Immigrants and supporters hold a rally in support of the Deferred Action for Childhood Arrivals program. (Frederic J. Brown/Agence France-Presse via Getty Images)

PRESIDENT TRUMP found a facile way to deflect blame for his decision to terminate the program that provides safe harbor for the "dreamers," some 800,000 young immigrants brought illegally to this country as minors. Lacking any policy conviction — as a candidate, Mr. Trump vowed to end the program, then once in office said the "incredible" young dreamers should breathe easy — he ducked, dodged and shunted the issue to Congress.

Agreed: Congress should have dealt with the dreamers years ago, and several times tried to do so. It failed, which is why President Barack Obama established Deferred Action for Childhood Arrivals, which grants two-year renewable reprieves from deportation, along with work permits. Mr. Trump did not kill the program outright, which may have disappointed some of his hardcore supporters. But he handed it a slow-motion death sentence, unless Congress can break its long-standing deadlock on the issue.

The president didn't have the spine to announce his decision himself. He shuffled it to Attorney General Jeff Sessions, an anti-immigration extremist who seemed to relish sticking a knife in DACA. Mr. Trump told reporters Tuesday that he hoped "Congress will be able to help" the dreamers "and do it properly." But his written statement — "young Americans have dreams too" — was a study in ambiguity. While saying the dreamers wouldn't be first in line for deportation, Mr. Trump put them on a path to lose jobs, educational opportunities, and the ability to lead open and unafraid lives.
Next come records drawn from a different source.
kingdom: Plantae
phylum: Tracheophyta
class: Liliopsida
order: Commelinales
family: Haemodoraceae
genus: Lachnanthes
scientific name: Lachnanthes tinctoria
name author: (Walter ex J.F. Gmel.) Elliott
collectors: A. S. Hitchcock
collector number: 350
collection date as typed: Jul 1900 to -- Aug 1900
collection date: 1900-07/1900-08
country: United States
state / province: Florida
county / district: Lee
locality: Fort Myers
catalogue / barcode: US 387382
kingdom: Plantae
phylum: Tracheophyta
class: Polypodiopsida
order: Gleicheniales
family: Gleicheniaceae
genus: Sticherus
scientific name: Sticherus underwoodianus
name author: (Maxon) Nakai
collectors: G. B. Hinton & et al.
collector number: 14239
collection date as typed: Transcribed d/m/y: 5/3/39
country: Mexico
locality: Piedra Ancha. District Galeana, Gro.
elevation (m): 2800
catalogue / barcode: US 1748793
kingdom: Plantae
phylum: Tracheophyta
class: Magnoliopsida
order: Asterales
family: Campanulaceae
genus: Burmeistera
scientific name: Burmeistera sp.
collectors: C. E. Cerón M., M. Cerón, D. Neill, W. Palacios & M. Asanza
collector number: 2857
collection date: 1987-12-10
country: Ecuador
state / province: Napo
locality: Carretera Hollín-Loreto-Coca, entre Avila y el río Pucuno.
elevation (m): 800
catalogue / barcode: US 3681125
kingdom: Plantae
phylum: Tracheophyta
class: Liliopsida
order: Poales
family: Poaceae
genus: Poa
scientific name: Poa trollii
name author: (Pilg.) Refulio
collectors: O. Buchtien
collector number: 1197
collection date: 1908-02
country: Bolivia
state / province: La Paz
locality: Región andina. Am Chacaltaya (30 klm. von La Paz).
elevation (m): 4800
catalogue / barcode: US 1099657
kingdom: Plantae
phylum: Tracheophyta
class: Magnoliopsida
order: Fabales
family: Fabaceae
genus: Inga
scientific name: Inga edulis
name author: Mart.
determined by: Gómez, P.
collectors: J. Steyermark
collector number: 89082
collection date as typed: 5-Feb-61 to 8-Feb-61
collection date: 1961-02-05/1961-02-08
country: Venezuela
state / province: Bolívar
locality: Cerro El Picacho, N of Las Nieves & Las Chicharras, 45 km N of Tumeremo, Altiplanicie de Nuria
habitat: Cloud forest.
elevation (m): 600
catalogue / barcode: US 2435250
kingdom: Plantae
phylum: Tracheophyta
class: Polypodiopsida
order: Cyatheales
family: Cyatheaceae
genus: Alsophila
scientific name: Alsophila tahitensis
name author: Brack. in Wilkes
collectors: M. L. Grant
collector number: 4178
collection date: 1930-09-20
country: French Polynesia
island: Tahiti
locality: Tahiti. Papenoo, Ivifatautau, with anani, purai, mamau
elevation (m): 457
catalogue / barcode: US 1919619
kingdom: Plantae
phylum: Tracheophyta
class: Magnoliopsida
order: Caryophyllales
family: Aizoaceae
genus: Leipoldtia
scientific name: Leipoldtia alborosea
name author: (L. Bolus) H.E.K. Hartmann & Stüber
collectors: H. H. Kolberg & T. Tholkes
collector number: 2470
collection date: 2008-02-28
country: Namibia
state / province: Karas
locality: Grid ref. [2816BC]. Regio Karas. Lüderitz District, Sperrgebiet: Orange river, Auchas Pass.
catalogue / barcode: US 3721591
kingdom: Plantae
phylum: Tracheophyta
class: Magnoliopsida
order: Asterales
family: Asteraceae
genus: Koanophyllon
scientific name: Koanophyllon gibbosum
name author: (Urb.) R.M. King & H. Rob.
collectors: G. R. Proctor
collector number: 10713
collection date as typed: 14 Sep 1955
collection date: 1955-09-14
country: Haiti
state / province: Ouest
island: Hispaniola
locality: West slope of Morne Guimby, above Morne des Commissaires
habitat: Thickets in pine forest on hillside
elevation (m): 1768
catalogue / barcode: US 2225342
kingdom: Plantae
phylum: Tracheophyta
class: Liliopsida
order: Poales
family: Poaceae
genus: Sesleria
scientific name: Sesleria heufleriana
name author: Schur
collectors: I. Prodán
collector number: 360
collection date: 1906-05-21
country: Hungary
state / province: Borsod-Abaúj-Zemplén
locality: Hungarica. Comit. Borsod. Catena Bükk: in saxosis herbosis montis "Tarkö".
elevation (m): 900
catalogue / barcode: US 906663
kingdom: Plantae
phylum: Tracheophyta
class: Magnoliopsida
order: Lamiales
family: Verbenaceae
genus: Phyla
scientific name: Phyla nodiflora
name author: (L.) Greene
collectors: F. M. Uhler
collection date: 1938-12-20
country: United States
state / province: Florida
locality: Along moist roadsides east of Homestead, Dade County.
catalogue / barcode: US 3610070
Tossing red meat to the administration's hardcore nativist base, Mr. Sessions falsely asserted that DACA amounts to unconstitutional "amnesty." In fact, DACA is a stopgap that conferred no legal status on its recipients. And despite the administration's contention that it is legally indefensible, predicting how the Supreme Court would rule on it is a guessing game. Presidents have long exercised broad discretion over the enforcement of immigration law and deportations — a matter of necessity given finite resources.

By calling attention to the plight of a sympathetic group of generally hard-working, law-abiding young people, DACA has clarified for many Americans just how senseless it would be to deport hundreds of thousands of them. That's one reason Congress should act to extend their protections.

Another is that the dreamers are a boon to the U.S. economy. They are English speakers; nearly all are in school, college or the workforce; and tens of thousands of them are working toward a bachelor's degree or higher. Most own cars and pay taxes. Many have bought houses and apartments; several thousand have even started businesses. Mr. Sessions is wrong to claim that the dreamers take jobs from Americans. In fact, the unemployment rate has plummeted in the five years since the dreamers have been eligible for work permits.

Mr. Trump's order is an assault on economic logic. By subverting the employment and educational prospects of so many promising young people, Mr. Trump has sapped their earnings and purchasing power, withdrawn their college prospects and imperiled their jobs. That's why more than 300 top executives of some of the largest U.S. corporations asked him not to rescind DACA. Now, unless Congress acts, the United States will suffer along with the dreamers.